_Directions for this task_.
If an entry below holds a picture, skip the picture and copy everything else exactly.

_Supplied records_.
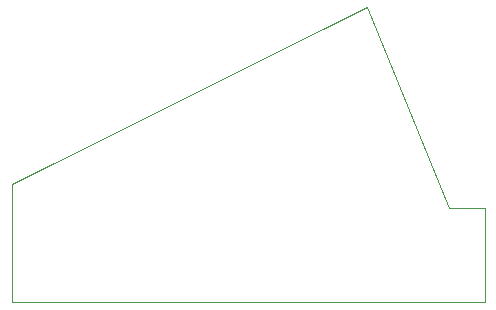
<source format=gbr>
%TF.GenerationSoftware,KiCad,Pcbnew,8.0.0*%
%TF.CreationDate,2025-10-26T17:29:43+03:00*%
%TF.ProjectId,SCART_Cable_Breakout,53434152-545f-4436-9162-6c655f427265,rev?*%
%TF.SameCoordinates,Original*%
%TF.FileFunction,Profile,NP*%
%FSLAX46Y46*%
G04 Gerber Fmt 4.6, Leading zero omitted, Abs format (unit mm)*
G04 Created by KiCad (PCBNEW 8.0.0) date 2025-10-26 17:29:43*
%MOMM*%
%LPD*%
G01*
G04 APERTURE LIST*
%TA.AperFunction,Profile*%
%ADD10C,0.050000*%
%TD*%
G04 APERTURE END LIST*
D10*
X110000000Y-95500000D02*
X113000000Y-95500000D01*
X113000000Y-103500000D01*
X73000000Y-103500000D01*
X73000000Y-93500000D01*
X103025353Y-78500000D01*
X110000000Y-95500000D01*
M02*

</source>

_Solution for this task_.
<source format=gbr>
%TF.GenerationSoftware,KiCad,Pcbnew,8.0.0*%
%TF.CreationDate,2025-10-26T17:29:43+03:00*%
%TF.ProjectId,SCART_Cable_Breakout,53434152-545f-4436-9162-6c655f427265,rev?*%
%TF.SameCoordinates,Original*%
%TF.FileFunction,Profile,NP*%
%FSLAX46Y46*%
G04 Gerber Fmt 4.6, Leading zero omitted, Abs format (unit mm)*
G04 Created by KiCad (PCBNEW 8.0.0) date 2025-10-26 17:29:43*
%MOMM*%
%LPD*%
G01*
G04 APERTURE LIST*
%TA.AperFunction,Profile*%
%ADD10C,0.050000*%
%TD*%
G04 APERTURE END LIST*
D10*
X110000000Y-95500000D02*
X113000000Y-95500000D01*
X113000000Y-103500000D01*
X73000000Y-103500000D01*
X73000000Y-93500000D01*
X103025353Y-78500000D01*
X110000000Y-95500000D01*
M02*

</source>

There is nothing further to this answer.